Я встаю и смотрю сквозь стеклянную дверь на уголок, где стоит обеденный стол и где двое шахматистов смотрят на шахматную доску. Права Аннелиза, это может длиться часами.

— А Эвальд с Андреасом хорошо играют? Вид у них серьезный, — замечаю я.

— Без понятия, однако для них это единственная форма положительного общения, — считает Луиза. — Мы с Йолой нередко спорим и болтаем о своих проблемах, иногда я забываюсь и перехожу на португальский, и тогда Андреас надолго перестает нас понимать. Кроме того, ему весь день приходится говорить с пациентами, отчего вечером он предпочитает лишний раз не открывать рта.

— Но с Эвальдом он мог бы найти интересные темы для беседы, — произносит Аннелиза.

Луиза усмехается:

— Думаешь? Да, мы, женщины, пожалуй, но только не мой зять.

Некоторое время Луиза молча смотрела на Аннелизу, а затем воскликнула:

— У тебя очень красивые украшения! Такие крупные изумруды могут быть из Бразилии, но тебе они, вероятно, достались от бабушки.
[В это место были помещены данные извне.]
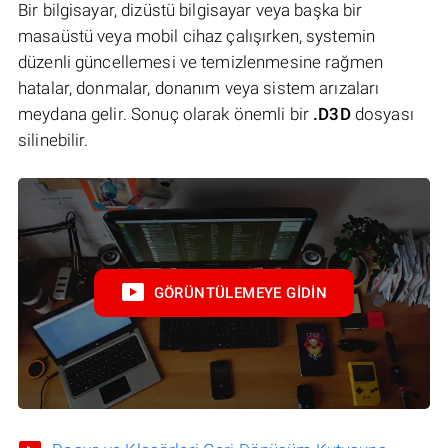
Bir bilgisayar, dizüstü bilgisayar veya başka bir
masaüstü veya mobil cihaz çalışırken, systemin
düzenli güncellemesi ve temizlenmesine rağmen
hatalar, donmalar, donanım veya sistem arızaları
meydana gelir. Sonuç olarak önemli bir
.D3D
dosyası
silinebilir.
GÖRÜNTÜLEMEYE GIDIN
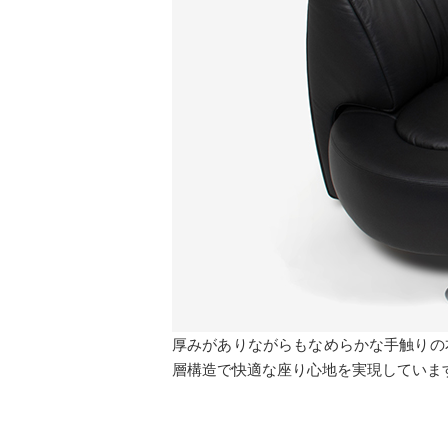
厚みがありながらもなめらかな手触りの
層構造で快適な座り心地を実現していま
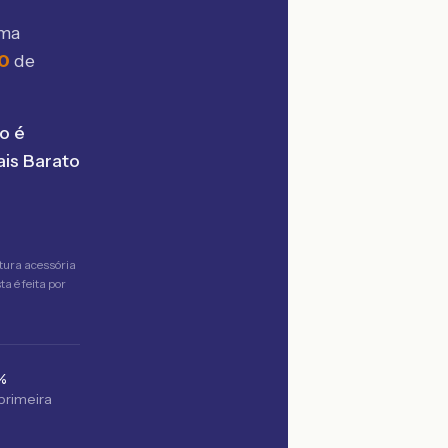
sma
50
de
o é
is Barato
tura acessória
a é feita por
%
 primeira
Аннелиза гордо кивнула и стала отстегивать брошь. Затем она проворно сняла браслет и серьги, только с кольцом не вышло — уж очень крепко оно сидело.

— Можешь примерить, тебе они больше к лицу, чем мне.

Так оно, собственно, и было. На смуглой коже Луизы зеленые камни по-настоящему заиграли. Я снова присела и внезапно почувствовала головокружение. Зимний сад стал то увеличиваться, то уменьшаться, как в лихорадочном бреду.

— Пожалуйста, откройте окно, — прошу я, — здесь хоть топор вешай!

Луиза сверкает глазами и хихикает, как кобольд. Этот желтоватый блеск напомнил мне глаза животных, которые внезапно выныривают на обочине дороги прямо перед машиной и дикими прыжками летят на противоположную сторону. В таких случаях надо прибавлять газу.